Hello again, Need help!! A friend ended up giving me a Craftsmans 2HP fixed base router model # 135.17508, but the base is too big to fit on the craftsman deluxe router table that I have. Does anyone know if you can put a different base on the router, or am I just gonna have to use this as a free-hand router, and try to find another router to mount to my table. If I use this router as a hand-held, does anyone know if they sell or where I might be able to purchase a plunger base for this router. I have heard that they do sell them for this router.

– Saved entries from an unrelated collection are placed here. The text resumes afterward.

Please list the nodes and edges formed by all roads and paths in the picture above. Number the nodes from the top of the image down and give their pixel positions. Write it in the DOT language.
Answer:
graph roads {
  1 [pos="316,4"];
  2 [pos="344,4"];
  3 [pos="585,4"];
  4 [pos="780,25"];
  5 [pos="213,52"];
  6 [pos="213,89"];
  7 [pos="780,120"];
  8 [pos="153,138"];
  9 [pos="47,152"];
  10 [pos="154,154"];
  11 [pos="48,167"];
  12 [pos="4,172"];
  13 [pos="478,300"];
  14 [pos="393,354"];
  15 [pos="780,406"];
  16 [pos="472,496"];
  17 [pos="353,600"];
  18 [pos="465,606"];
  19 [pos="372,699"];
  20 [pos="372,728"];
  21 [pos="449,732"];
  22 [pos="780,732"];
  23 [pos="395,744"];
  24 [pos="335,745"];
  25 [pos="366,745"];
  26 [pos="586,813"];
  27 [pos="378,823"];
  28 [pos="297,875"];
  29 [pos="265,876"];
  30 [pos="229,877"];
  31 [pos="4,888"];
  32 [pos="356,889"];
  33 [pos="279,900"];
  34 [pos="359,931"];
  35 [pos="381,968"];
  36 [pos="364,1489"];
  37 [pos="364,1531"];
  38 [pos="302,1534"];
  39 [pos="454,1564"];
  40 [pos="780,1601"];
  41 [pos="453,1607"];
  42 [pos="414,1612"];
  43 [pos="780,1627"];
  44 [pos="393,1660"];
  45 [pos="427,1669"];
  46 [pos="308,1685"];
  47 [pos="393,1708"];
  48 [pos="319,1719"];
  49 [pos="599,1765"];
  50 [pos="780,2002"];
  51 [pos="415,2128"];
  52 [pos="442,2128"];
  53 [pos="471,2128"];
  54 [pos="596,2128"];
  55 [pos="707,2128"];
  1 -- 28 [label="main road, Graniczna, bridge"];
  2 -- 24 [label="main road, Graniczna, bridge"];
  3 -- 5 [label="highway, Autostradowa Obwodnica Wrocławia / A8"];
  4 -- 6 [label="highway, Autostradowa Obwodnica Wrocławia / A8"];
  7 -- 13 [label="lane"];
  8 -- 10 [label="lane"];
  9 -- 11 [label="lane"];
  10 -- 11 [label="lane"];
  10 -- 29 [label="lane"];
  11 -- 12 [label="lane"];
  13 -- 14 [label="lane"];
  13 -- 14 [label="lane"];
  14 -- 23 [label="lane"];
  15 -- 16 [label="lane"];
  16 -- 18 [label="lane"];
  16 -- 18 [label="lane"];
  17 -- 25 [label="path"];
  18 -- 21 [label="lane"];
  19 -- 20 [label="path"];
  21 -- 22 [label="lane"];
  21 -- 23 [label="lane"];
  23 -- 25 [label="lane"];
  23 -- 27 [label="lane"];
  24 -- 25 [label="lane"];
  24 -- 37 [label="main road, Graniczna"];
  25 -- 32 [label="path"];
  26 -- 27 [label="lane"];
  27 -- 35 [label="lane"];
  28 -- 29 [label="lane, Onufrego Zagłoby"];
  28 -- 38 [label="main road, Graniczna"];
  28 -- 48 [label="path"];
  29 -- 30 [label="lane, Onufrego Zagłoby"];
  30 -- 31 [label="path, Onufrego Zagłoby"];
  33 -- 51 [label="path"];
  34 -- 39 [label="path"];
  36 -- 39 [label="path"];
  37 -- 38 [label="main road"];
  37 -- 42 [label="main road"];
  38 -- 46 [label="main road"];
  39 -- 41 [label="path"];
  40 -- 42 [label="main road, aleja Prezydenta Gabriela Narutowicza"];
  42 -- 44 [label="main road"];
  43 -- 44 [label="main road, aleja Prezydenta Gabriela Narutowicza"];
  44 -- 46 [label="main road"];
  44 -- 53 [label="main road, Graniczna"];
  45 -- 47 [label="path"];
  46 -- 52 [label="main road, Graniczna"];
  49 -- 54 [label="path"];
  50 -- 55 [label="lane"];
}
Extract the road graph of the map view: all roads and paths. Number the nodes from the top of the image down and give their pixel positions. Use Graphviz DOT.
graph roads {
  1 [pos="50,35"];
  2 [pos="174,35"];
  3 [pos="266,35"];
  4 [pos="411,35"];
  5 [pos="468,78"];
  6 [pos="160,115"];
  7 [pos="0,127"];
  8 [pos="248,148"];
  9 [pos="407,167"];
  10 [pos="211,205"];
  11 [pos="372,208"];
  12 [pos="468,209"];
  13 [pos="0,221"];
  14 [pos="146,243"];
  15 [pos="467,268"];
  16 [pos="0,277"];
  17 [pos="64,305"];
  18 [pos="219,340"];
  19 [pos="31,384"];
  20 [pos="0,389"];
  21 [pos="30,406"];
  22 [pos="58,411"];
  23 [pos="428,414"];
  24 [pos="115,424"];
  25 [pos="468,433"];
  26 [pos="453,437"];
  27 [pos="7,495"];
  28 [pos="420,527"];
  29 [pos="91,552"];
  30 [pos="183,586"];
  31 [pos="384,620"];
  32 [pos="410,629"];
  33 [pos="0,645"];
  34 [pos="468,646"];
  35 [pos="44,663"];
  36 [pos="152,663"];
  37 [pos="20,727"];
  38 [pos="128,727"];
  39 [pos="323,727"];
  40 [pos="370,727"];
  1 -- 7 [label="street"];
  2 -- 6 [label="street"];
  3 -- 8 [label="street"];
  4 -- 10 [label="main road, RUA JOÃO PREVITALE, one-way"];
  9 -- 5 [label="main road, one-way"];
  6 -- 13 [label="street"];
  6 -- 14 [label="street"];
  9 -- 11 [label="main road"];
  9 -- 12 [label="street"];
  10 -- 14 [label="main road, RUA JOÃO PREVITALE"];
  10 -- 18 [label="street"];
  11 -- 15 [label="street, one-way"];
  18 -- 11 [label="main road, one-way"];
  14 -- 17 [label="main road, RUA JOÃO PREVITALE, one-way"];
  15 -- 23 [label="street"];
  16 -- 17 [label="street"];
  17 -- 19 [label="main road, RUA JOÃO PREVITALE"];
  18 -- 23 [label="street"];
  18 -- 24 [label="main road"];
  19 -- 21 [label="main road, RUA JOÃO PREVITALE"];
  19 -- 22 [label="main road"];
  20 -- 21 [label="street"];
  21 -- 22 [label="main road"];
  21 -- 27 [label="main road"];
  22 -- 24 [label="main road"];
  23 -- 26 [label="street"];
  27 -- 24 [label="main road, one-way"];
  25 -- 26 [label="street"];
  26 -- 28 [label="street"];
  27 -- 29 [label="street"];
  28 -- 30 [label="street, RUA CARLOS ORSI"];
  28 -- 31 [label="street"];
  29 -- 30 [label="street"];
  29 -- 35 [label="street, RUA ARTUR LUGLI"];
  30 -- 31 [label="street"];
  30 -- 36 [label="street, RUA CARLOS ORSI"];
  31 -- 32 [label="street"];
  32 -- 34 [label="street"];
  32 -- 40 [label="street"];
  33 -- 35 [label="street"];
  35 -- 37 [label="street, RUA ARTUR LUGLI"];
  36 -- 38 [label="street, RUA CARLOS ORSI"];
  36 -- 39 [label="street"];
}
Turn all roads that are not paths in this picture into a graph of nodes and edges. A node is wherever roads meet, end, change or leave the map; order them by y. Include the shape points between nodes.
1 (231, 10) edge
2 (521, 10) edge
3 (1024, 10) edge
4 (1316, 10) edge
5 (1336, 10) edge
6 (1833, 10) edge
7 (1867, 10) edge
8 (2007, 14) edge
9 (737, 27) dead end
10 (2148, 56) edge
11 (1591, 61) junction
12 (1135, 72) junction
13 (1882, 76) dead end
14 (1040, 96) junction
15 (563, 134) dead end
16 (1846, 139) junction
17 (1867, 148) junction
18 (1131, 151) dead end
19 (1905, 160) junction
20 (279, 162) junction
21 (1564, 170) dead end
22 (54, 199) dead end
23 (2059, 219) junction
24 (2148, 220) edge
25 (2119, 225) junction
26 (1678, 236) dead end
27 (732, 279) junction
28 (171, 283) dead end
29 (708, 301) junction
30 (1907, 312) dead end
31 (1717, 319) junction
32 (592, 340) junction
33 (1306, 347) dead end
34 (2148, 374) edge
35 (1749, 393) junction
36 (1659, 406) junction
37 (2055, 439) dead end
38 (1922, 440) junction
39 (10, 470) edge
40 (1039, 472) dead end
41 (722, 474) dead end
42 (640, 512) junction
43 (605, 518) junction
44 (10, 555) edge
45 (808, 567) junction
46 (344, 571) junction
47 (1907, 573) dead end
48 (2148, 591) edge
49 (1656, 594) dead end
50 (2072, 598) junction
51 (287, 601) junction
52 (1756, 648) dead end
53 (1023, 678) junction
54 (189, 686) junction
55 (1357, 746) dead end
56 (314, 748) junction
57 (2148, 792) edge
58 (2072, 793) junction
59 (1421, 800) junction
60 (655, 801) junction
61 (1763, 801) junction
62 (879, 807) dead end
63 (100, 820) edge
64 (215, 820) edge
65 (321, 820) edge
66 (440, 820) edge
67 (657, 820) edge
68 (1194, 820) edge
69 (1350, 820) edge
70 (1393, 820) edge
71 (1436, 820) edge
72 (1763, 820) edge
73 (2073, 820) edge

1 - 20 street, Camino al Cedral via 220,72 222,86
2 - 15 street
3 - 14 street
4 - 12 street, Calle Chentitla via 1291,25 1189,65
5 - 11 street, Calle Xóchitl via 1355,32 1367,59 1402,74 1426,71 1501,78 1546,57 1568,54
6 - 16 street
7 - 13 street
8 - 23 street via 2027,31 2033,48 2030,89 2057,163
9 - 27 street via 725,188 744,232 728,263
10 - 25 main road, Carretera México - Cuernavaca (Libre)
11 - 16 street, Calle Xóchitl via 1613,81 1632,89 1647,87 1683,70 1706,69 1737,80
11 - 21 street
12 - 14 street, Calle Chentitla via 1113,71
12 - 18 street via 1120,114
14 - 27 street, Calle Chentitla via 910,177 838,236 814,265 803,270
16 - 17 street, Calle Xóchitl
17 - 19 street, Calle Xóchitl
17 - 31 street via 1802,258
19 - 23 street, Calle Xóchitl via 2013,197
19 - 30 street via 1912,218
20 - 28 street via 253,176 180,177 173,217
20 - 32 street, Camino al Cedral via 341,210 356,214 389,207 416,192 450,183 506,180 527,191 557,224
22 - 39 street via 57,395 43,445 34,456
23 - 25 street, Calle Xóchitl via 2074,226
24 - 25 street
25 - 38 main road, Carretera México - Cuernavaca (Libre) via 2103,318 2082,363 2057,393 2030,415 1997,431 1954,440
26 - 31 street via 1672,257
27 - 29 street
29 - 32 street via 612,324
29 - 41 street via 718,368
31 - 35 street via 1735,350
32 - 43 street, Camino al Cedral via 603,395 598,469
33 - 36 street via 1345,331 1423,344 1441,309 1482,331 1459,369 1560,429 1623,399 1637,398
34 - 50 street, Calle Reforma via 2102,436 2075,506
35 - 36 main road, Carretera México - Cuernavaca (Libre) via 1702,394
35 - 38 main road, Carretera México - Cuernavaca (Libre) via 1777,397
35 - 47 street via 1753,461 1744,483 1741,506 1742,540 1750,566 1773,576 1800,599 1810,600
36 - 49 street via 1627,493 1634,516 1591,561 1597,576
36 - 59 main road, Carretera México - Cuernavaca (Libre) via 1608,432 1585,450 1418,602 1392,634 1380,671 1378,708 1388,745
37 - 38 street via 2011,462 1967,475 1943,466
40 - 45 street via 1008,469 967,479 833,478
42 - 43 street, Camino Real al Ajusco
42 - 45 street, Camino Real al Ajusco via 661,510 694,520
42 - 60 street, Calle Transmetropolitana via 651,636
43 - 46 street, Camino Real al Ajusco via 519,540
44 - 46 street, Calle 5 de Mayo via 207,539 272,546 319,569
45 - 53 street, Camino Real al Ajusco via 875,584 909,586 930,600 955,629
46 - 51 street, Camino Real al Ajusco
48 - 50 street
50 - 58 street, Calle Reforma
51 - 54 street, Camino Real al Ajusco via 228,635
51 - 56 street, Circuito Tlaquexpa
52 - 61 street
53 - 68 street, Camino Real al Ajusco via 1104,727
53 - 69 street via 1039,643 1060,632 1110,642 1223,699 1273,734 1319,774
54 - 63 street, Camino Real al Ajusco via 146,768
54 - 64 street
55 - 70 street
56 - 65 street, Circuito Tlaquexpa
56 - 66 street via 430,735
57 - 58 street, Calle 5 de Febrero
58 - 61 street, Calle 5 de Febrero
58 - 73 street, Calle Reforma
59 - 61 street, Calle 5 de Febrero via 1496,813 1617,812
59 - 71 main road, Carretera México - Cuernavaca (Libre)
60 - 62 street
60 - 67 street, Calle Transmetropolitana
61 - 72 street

Thanks for all your help


----------



## VietnamJohn (Aug 2, 2012)

"...anyone know if you can put a different base on the router."....can you make one from plywood or hardboard?.....Plunge base is Sears/Craftsman PART NUMBER: 2610915611 ($55)


----------



## jw2170 (Jan 24, 2008)

VietnamJohn said:


> "...anyone know if you can put a different base on the router."....can you make one from plywood or hardboard?.....Plunge base is Sears/Craftsman PART NUMBER: 2610915611 ($55)


Welcome to the forum, John.


----------



## Mike (Nov 22, 2004)

Hmm, looks like a Skil to me. Can you take a photo of the table bottom and the router so we can see the problem please?


----------